Saturday, December 30, 2006

Montage Is Conflict

Many years ago I studied film. I studied the history and the techniques. I studied film makers and their work. I learned to speak knowingly of "mise en scene" (what is in front of the camera) and "montage" (the way images are put together). Aside from giving me a slightly larger French vocabulary, I was able to bore friends and family at parties with my discussions of Eisenstein and "dialectical montage."
This morning, I felt some quiet vindication for all my blathering on: Apparently the drones over at Fox News (We Report, You Submit To Our Will) went to the same classes I did. In Sergei Eisenstein's "Strike", a shot of striking workers being attacked cut with a shot of a bull being slaughtered creates a film metaphor suggesting that the workers are being treated like cattle. This meaning does not exist in the individual shots - it only arises when they are juxtaposed. Fast forward ninety years to this morning's report on Fox News (We Juxtapose, You Nod Dully): On one side of the screen, a talking head blathers on about the death of the vile dictator Saddam Hussein. On the other side of the screen is a series of graphics listing the past six month's activity of al Qaida. As the talking head continued his discussion of the potential for violence in Iraq following Saddam's execution he mentioned Shiites, Sunnis, and the four-day Eid al-Adha festival, the most important holiday of the Islamic calendar for Shiites. At no point was there an attempt to link the information on one side of the screen to the other.
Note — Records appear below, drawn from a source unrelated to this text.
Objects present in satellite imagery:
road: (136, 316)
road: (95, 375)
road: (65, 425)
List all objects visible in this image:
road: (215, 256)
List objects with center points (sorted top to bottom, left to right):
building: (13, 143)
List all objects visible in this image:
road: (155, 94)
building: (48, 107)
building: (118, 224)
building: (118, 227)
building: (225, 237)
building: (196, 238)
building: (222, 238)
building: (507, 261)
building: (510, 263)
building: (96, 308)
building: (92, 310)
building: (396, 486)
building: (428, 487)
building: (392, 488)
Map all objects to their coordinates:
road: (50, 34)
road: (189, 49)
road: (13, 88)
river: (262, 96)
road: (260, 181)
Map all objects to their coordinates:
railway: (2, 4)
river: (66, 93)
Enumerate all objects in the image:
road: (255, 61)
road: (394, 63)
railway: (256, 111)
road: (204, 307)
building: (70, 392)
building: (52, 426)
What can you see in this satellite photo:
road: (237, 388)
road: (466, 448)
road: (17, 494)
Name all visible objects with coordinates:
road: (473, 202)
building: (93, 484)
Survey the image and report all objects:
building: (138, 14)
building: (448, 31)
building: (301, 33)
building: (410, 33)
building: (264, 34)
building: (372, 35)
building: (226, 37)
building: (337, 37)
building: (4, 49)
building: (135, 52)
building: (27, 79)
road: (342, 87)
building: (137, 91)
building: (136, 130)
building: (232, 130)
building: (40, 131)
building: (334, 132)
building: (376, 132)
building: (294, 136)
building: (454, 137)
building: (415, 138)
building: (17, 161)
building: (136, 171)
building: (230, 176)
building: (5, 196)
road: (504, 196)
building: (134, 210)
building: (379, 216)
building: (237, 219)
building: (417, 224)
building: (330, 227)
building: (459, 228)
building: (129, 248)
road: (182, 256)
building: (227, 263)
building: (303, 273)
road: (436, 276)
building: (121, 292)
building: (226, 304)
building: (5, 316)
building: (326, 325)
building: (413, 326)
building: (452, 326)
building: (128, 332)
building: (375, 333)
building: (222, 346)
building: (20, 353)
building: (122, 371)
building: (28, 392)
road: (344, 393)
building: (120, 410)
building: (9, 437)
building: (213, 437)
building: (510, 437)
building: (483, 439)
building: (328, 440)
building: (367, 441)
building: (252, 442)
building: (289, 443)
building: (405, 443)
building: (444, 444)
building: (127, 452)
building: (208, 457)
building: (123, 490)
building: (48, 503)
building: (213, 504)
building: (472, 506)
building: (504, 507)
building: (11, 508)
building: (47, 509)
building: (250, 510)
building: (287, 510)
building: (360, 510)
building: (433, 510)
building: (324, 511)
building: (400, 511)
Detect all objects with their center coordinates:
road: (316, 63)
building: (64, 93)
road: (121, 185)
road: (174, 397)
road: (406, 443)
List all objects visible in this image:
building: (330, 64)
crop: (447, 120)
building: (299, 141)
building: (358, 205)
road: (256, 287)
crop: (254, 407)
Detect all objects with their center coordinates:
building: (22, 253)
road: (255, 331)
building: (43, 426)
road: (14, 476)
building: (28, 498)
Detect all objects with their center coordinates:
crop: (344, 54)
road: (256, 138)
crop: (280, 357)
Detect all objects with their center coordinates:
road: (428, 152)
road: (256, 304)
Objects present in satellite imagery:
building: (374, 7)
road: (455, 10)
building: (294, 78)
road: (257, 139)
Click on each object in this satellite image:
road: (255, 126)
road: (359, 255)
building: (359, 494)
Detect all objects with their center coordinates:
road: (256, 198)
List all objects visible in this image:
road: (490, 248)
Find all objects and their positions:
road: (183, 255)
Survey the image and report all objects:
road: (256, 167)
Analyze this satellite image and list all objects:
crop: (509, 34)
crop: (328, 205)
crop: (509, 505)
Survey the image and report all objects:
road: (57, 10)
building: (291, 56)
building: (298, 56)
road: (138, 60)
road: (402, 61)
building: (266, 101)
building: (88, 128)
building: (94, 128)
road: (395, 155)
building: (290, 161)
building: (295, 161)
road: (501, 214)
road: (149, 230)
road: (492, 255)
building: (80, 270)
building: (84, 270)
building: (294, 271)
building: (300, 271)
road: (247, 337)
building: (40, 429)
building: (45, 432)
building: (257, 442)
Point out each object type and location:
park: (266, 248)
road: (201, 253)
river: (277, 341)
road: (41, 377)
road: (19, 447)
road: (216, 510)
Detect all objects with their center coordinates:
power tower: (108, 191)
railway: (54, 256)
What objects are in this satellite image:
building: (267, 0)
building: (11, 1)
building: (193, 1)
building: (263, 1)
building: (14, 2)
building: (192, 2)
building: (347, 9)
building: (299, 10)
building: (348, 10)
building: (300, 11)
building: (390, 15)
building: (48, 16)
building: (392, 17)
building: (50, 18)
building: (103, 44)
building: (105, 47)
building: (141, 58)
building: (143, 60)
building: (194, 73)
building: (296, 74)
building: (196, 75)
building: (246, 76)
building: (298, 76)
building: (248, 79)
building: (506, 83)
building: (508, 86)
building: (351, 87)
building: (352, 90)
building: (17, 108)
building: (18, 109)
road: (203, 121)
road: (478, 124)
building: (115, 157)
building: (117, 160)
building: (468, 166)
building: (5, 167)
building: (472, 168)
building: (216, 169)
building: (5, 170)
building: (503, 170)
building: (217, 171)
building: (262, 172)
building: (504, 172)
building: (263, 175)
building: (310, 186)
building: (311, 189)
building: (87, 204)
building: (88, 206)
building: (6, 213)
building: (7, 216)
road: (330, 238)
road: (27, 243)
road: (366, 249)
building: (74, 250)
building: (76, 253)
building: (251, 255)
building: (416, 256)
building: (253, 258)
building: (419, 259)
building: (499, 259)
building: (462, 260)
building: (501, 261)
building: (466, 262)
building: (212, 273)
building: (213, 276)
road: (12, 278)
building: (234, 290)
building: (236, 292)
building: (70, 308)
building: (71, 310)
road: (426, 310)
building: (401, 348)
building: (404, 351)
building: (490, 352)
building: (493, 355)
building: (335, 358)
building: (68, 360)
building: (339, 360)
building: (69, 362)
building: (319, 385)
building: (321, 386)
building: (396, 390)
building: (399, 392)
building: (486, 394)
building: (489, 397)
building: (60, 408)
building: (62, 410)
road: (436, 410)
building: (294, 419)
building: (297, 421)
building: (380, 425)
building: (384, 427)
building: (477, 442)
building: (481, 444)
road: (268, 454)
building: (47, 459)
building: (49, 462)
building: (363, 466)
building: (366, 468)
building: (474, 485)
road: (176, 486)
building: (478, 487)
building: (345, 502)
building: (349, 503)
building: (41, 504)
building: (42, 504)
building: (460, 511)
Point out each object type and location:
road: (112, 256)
We are supposed to do that. In "The Godfather", during Michael's nephew's baptism, the priest performs the sacrament of baptism while we see killings ordered by Michael take place elsewhere. The murders thus "baptize" Michael into a life of crime. I got that. I got the subtle inference in "North By Northwest" when Cary Grant pulls Eva Marie Saint into their bunk on a train just before we see that same train speed into a tunnel. At this point I feel compelled to rhapsodize about the "language of film." But I will spare you.
Instead, I wish for the new year that we can start to see things without the aid of green screens and news tickers. We are all in need of some good editing - but be fair and let us decide.